Sunday, June 23, 2019
Video review: "The Aftermath"
“The Aftermath” came and went without making much of an impact on critics or the box office, but for my money it’s one of the better films I’ve seen this year. It’s a tragic romance starring Keira Knightley, Jason Clarke and Alexander Skarsgård as damaged people caught in a love triangle in post-WWII Germany.
I use “caught” deliberately, because unlike most movies in this oeuvre, which tend to focus on lovers swept away by their passions, here it really feels like all three are in some way trapped. Love does not set them free, but is the instrument of their doom.
Sad films seem to have fallen out of favor these days; here’s a prime example underlining their worth.
As the story opens, Rachel Morgan (Knightley) is joining her husband at his new military posting in Hamburg, overseeing the rebuilding of the war-ravaged city. It’s their first meeting since the war began; Lewis (Clarke) did not even return home for the funeral of their son.
Their estrangement is fueled by the presence of Stephen Lupert (Skarsgård), an architect whose house has been given over to the British Army to be the Morgans’ living quarters. Life is squalid for most Germans, toiling at clearing the bomb-flattened terrain and scrimping for food, so Lewis offers to let Stephen and his teen daughter continue to live in the attic.

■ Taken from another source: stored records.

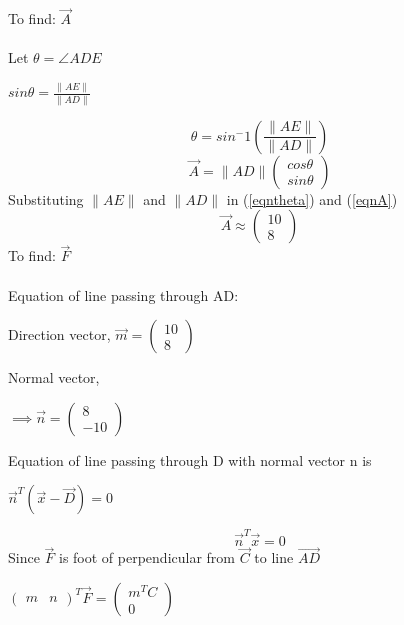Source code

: \documentclass[letterpaper,12pt]{article}
\begin{document}
To find: $\Vec{A}$ \\ \\
Let $\theta = \angle ADE$
\begin{center}
    $sin \theta = \frac{\|AE\|}{\|AD\|}$
\end{center}
\begin{equation}
    \theta = sin^-1\left(\frac{\|AE\|}{\|AD\|}\right)
\label{eqntheta}
\end{equation}
\begin{equation}
    \Vec{A} = \|AD\|\begin{pmatrix} cos \theta \\ sin \theta \end{pmatrix}
\label{eqnA}
\end{equation}
Substituting $\|AE\|$ and $\|AD\|$ in (\ref*{eqntheta}) and (\ref*{eqnA})
\begin{equation}
    \Vec{A} \approx \begin{pmatrix} 10 \\ 8 \end{pmatrix}
\end{equation}
To find: $\Vec{F}$ \\ \\
Equation of line passing through AD:
\begin{center}
    Direction vector, $\Vec{m} = \begin{pmatrix} 10 \\ 8 \end{pmatrix}$
\end{center}
Normal vector,
\begin{center}
    $\implies \Vec{n} = \begin{pmatrix} 8 \\ -10 \end{pmatrix}$
\end{center}
Equation of line passing through D with normal vector n is
\begin{center}
    $\Vec{n}^T(\Vec{x} - \Vec{D}) = 0$
\end{center}
\begin{equation}
    \Vec{n}^T\Vec{x} = 0
\end{equation}
Since $\Vec{F}$ is foot of perpendicular from $\Vec{C}$ to line $\Vec{AD}$
\begin{center}
    $\begin{pmatrix}m & n\end{pmatrix}^T\Vec{F} = \begin{pmatrix} m^TC \\ 0 \end{pmatrix}$
\end{center}
\end{document}
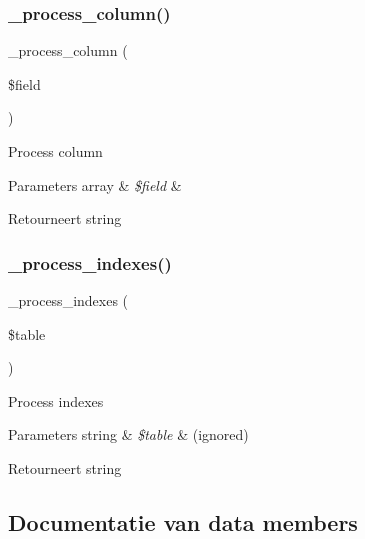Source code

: \subsubsection{\texorpdfstring{\_process\_column()}{\_process\_column()}}
{\footnotesize\ttfamily \+\_\+process\+\_\+column (\begin{DoxyParamCaption}\item[{}]{\$field }\end{DoxyParamCaption})\hspace{0.3cm}{\ttfamily [protected]}}

Process column


\begin{DoxyParams}[1]{Parameters}
array & {\em \$field} & \\
\hline
\end{DoxyParams}
\begin{DoxyReturn}{Retourneert}
string 
\end{DoxyReturn}
\mbox{\label{class_c_i___d_b__pdo__mysql__forge_ae0bdb4ea3418590d1894c5b621b5ca50}} 
\subsubsection{\texorpdfstring{\_process\_indexes()}{\_process\_indexes()}}
{\footnotesize\ttfamily \+\_\+process\+\_\+indexes (\begin{DoxyParamCaption}\item[{}]{\$table }\end{DoxyParamCaption})\hspace{0.3cm}{\ttfamily [protected]}}

Process indexes


\begin{DoxyParams}[1]{Parameters}
string & {\em \$table} & (ignored) \\
\hline
\end{DoxyParams}
\begin{DoxyReturn}{Retourneert}
string 
\end{DoxyReturn}


\subsection{Documentatie van data members}
\mbox{\label{class_c_i___d_b__pdo__mysql__forge_aae977ae6d61fa183f0b25422b6ddc31c}} 

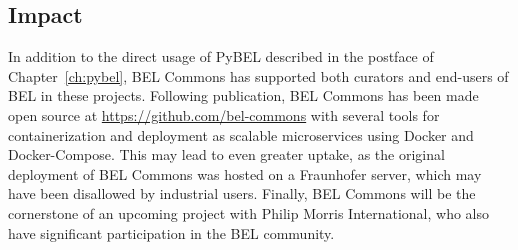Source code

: \subsection*{Impact}

In addition to the direct usage of PyBEL described in the postface of Chapter~\ref{ch:pybel}, BEL Commons has supported both curators and end-users of BEL in these projects.
Following publication, BEL Commons has been made open source at \url{https://github.com/bel-commons} with several tools for containerization and deployment as scalable microservices using Docker and Docker-Compose.
This may lead to even greater uptake, as the original deployment of BEL Commons was hosted on a Fraunhofer server, which may have been disallowed by industrial users.
Finally, BEL Commons will be the cornerstone of an upcoming project with Philip Morris International, who also have significant participation in the \ac{BEL} community.
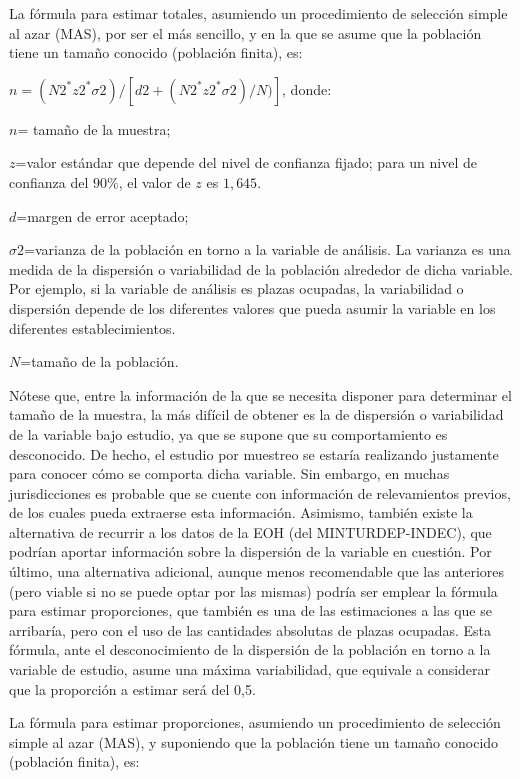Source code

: \documentclass[
]{book}
\begin{document}
La fórmula para estimar totales, asumiendo un procedimiento de selección simple al azar (MAS), por ser el más sencillo, y en la que se asume que la población tiene un tamaño conocido (población finita), es:

\(n= (N2^*z2^*σ2)/ [d2+(N2^*z2^* σ2)/N) ]\), donde:

\(n\)= tamaño de la muestra;

\(z\)=valor estándar que depende del nivel de confianza fijado; para un nivel de confianza del \(90\%\), el valor de \(z\) es \(1,645\).

\(d\)=margen de error aceptado;

\(σ2\)=varianza de la población en torno a la variable de análisis. La varianza es una medida de la dispersión o variabilidad de la población alrededor de dicha variable. Por ejemplo, si la variable de análisis es plazas ocupadas, la variabilidad o dispersión depende de los diferentes valores que pueda asumir la variable en los diferentes establecimientos.

\(N\)=tamaño de la población.

Nótese que, entre la información de la que se necesita disponer para determinar el tamaño de la muestra, la más difícil de obtener es la de dispersión o variabilidad de la variable bajo estudio, ya que se supone que su comportamiento es desconocido. De hecho, el estudio por muestreo se estaría realizando justamente para conocer cómo se comporta dicha variable. Sin embargo, en muchas jurisdicciones es probable que se cuente con información de relevamientos previos, de los cuales pueda extraerse esta información. Asimismo, también existe la alternativa de recurrir a los datos de la EOH (del MINTURDEP-INDEC), que podrían aportar información sobre la dispersión de la variable en cuestión. Por último, una alternativa adicional, aunque menos recomendable que las anteriores (pero viable si no se puede optar por las mismas) podría ser emplear la fórmula para estimar proporciones, que también es una de las estimaciones a las que se arribaría, pero con el uso de las cantidades absolutas de plazas ocupadas. Esta fórmula, ante el desconocimiento de la dispersión de la población en torno a la variable de estudio, asume una máxima variabilidad, que equivale a considerar que la proporción a estimar será del 0,5.

La fórmula para estimar proporciones, asumiendo un procedimiento de selección simple al azar (MAS), y suponiendo que la población tiene un tamaño conocido (población finita), es:
\end{document}
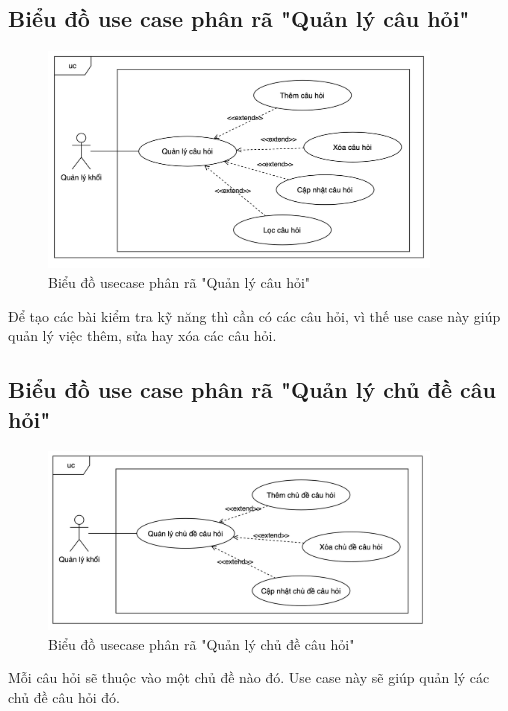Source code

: \documentclass[../DoAn.tex]{subfiles}
\begin{document}
\subsection{Biểu đồ use case phân rã "Quản lý câu hỏi"}
\label{subsection:2.2.9}
\begin{figure}[H]
    \centering
    \includegraphics[width=0.9\textwidth]{Hinhve/UC_QuanLyCauHoi.png}
    \caption{Biểu đồ usecase phân rã "Quản lý câu hỏi"}
\end{figure}
Để tạo các bài kiểm tra kỹ năng thì cần có các câu hỏi, vì thế use case này giúp quản lý việc thêm, sửa hay xóa các câu hỏi.

\subsection{Biểu đồ use case phân rã "Quản lý chủ đề câu hỏi"}
\label{subsection:2.2.10}
\begin{figure}[H]
    \centering
    \includegraphics[width=0.9\textwidth]{Hinhve/UC_QuanLyChuDeCauHoi.png}
    \caption{Biểu đồ usecase phân rã "Quản lý chủ đề câu hỏi"}
\end{figure}
Mỗi câu hỏi sẽ thuộc vào một chủ đề nào đó. Use case này sẽ giúp quản lý các chủ đề câu hỏi đó.
\end{document}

At first, Rachel and Stephen are antagonistic, reflecting the resentfulness of the Germans -- someone of whom openly pine for the return of the Nazi regime. Lewis is actually more sympathetic to their plight than most of his fellow officers. But his attitude changes as his wife grows closer to the man above.
The acting is uniformly terrific, especially Clarke. He’s been doing great leading-man work in small movies most people didn’t see, including this and “Chappaquiddick.” He gives rich shadings and depth to a character who could have come across as very distant and emotionally unavailable.
Bring a hanky, but give “The Aftermath” a try. Rarely has sad been so good.
Video extras aren’t abundant, but the features it does have are substantial. They include a feature-length commentary track by director James Kent; deleted scenes with more commentary; a “First Look” feature; and VFX progressions of how they depicted war-torn Hamburg, also with commentary.